▸ **Document extract**:
+++
Terminal Sclerosis

Can American innovation survive the paralysis of American government?

Illustration of the buildup of plaque in arteries. By AstraZeneca.
Illustration of the buildup of plaque in arteries. By AstraZeneca.

I read the commentaries on my essay by Dean Keith Simonton and Ran Baratz with interest, but have nothing substantive to add. Walter Russell Mead’s argument about the role of competition triggered a variety of thoughts, all of which are preliminary; it is not a topic that I have investigated systematically. For example, what if classical China had not coalesced into a single huge state, but had consisted of four or five smaller, competing states? Would competition have spurred those different Chinas to accelerate their technological development or invent the scientific method? It is a fascinating and not implausible possibility. With regard to Europe, Mead is surely right that rivalry spurred technological and economic responses.
+++
▸ **Recorded data**:
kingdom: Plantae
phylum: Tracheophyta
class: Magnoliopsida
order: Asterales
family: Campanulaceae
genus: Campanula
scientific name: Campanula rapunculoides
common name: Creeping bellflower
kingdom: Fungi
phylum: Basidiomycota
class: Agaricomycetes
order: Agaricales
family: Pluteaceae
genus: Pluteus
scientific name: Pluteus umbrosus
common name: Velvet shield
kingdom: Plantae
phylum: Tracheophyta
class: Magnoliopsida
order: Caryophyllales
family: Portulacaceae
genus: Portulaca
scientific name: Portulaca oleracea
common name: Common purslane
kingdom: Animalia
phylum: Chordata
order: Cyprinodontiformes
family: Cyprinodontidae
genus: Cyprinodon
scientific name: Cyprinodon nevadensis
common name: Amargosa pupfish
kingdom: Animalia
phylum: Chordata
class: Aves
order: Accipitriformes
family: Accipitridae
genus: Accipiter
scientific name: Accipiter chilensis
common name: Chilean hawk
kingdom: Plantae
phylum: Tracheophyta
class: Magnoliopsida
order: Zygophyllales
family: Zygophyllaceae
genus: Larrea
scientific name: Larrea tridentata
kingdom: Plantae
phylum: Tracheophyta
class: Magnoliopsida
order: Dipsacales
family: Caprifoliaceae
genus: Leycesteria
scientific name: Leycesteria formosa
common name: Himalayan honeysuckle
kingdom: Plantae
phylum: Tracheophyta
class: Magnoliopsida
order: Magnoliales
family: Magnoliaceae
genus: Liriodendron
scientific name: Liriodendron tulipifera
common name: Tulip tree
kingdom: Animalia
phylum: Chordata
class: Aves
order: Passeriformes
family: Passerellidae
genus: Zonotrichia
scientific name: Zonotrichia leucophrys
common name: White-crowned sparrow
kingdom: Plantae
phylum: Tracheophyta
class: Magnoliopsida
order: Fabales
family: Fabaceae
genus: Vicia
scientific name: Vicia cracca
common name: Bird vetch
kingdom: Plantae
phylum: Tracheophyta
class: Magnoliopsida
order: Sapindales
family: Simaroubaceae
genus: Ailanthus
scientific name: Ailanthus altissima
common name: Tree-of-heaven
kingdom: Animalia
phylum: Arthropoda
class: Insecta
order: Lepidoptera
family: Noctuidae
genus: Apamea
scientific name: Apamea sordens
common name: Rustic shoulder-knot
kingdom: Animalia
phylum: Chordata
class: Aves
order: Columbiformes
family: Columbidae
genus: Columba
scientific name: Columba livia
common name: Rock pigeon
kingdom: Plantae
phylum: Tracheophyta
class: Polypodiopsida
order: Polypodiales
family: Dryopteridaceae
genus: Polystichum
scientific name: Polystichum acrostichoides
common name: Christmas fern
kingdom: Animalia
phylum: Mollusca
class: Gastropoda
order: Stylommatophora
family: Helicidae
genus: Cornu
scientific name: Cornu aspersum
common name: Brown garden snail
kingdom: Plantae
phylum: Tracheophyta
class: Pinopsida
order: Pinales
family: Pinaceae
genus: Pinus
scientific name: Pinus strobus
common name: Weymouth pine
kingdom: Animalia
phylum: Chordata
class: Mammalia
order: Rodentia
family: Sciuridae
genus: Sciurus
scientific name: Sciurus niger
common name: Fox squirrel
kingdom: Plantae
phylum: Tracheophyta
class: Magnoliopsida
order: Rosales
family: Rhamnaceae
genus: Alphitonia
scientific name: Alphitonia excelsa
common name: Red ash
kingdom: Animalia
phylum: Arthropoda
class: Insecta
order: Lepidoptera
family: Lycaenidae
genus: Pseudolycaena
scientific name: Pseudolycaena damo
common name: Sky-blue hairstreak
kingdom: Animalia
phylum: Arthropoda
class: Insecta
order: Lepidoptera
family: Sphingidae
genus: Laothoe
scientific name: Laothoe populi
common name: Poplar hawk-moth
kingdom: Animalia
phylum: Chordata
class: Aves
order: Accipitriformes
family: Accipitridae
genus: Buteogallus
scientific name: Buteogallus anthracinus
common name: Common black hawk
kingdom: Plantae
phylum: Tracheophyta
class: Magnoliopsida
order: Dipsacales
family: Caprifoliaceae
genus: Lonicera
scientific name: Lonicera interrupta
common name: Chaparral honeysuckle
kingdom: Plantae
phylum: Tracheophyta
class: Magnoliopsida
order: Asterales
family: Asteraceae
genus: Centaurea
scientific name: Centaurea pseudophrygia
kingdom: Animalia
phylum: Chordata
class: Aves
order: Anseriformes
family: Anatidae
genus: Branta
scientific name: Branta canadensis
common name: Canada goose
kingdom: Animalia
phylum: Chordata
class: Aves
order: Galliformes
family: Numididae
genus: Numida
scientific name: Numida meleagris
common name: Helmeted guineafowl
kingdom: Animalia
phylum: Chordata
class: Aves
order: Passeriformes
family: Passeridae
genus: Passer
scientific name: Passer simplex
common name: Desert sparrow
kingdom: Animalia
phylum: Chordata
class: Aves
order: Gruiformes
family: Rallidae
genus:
+++
▸ **Your objective**: Write the next part of the essay on American innovation and government paralysis, picking up after its final sentence. None of the lines above matter here.

▸ **Exercise output**:
But as Dean Simonton points out, all of the major European nations experienced “transient dry periods” during those same centuries. The locus of scientific and technological accomplishment moved northward, from Italy during the Renaissance to northern Europe and especially Great Britain thereafter. The experience of Europe teaches that it is possible to drop out of technological competition, as Italy did, or never to enter the competition at all, as in the case of Spain and Portugal.

With regard to the role of rivalry among nations in keeping America innovative, I have one observation and one working hypothesis. The observation is that the United States as a nation has already shown that it is willing to drop out of competitions that do not directly affect our security. The obvious example is the manned space program. The United States now depends on Russian launch vehicles to get our astronauts to the international space station, and shows no alarm about the prospect of being left far behind by the Chinese in years to come. The national ethos that prompted the Apollo program seems completely lost.

My working hypothesis is that the United States government still will respond to rivalries that affect our national security or competitive position in the world when the threat is imminent and obvious but not otherwise. Suppose that China were found to be developing military technology that could give it a decisive advantage over the United States. I still have hopes that America’s leaders would mount a new Manhattan Project to counter it.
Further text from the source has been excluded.